▶ _Acciones por realizar_:
1. Transcriba, del fragmento sobre el desastre económico, la parte que empieza con las palabras "Los desechables, las" y termina con "el mundo entero.".
2. Retome el fragmento sobre el desastre económico y continúe su redacción a partir de la última oración.
====== Fragmento seleccionado
El impacto diferencial de lo ocurrido es ya enteramente evidente. El desastre económico, si no intencional por lo menos predecible, acumuló inmensas riquezas para unos cuantos, mantuvo a muchos en condiciones de confort económico, y condenó a millones, acaso a la mayoría, al hambre, la miseria abyecta, la lucha estricta por la supervivencia.
Los desechables, las personas que no tienen uso alguno para el capital, han estado siendo desechados. Prosigue aceleradamente la destrucción de sus condiciones materiales de vida, los empleos lo mismo que las fuentes autónomas de ingreso, y también sus entornos, suelos, aguas, bosques, selvas…
Toda esa destrucción ocurre unas veces bajo la coartada del virus: habrían sido medidas dramáticas para protegernos de él. Otras veces, las más, se alude al desarrollo y al progreso que traerá el coctel de inversiones públicas y privadas. Modos de existencia social que aseguraban una vida digna, en relación sensata con la Madre Tierra, se liquidan aceleradamente para conseguir al fin el desarrollo del sureste
, el área que habría quedado rezagada
. Los ejemplos abundan en el mundo entero.
Debe ser motivo de preocupación que aún se mantenga la ilusión en muchas personas, lo mismo sesudos analistas que millones que cultivaron por años una esperanza y no están dispuestos a soltarla. A pesar de que experimenten cada día lo contrario de lo que esperaban, confían aún en el mesías que habrá de remediar desastres de ayer lo mismo que los de hoy.
============
====== Datos
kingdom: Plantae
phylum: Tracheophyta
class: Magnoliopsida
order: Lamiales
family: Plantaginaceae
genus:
============
▶ _Resultados por tarea_:
1.
Los desechables, las personas que no tienen uso alguno para el capital, han estado siendo desechados. Prosigue aceleradamente la destrucción de sus condiciones materiales de vida, los empleos lo mismo que las fuentes autónomas de ingreso, y también sus entornos, suelos, aguas, bosques, selvas…
Toda esa destrucción ocurre unas veces bajo la coartada del virus: habrían sido medidas dramáticas para protegernos de él. Otras veces, las más, se alude al desarrollo y al progreso que traerá el coctel de inversiones públicas y privadas. Modos de existencia social que aseguraban una vida digna, en relación sensata con la Madre Tierra, se liquidan aceleradamente para conseguir al fin el desarrollo del sureste
, el área que habría quedado rezagada
. Los ejemplos abundan en el mundo entero.

2.
A ras de tierra, sin embargo, no sólo se hace evidente el horror, que a veces tendía a disimularse o se atribuía a condiciones circunstanciales. El des-cubrimiento principal es el de capacidades que parecían dormidas, aletargadas, o en franco deterioro. Ya no se contaba con ellas. Ante las catástrofes que nos abruman, no queda más remedio que reinventarnos. No podemos seguir por el camino que traíamos.
Hay quienes esperan aún el regreso de la normalidad
o que se produzca la nueva normalidad
tan prometida. Creen que gracias a la vacuna y otros factores podrán volver los empleos que perdieron o regresarán los turistas a los que vendían bienes o servicios. Y habrá, sin duda, algunos que regresen. Ya están llegando algunos, los que no soportaron el confinamiento en sus lugares y vienen a disfrutar espacios con menos restricciones o quienes no pueden renunciar a sus patrones anuales de viaje, a pesar de los riesgos que ahora impongan. También se recrean algunos empleos que se creía perdidos para siempre.
Pero no es el caso de la mayoría. Y se han estado dando cuenta. Al lado de ansiedades y desesperaciones comprensibles, reaparece la creatividad comunal. Cunde la convicción de que sólo en unión de otras y otros podrá salirse de ésta. Pueden ser, a veces, unos cuantos: amigas y amigos con los que se toma una iniciativa. Pero es sobre todo la reserva de capacidad comunal, con la que se había dejado de contar, la que ahora resulta decisiva.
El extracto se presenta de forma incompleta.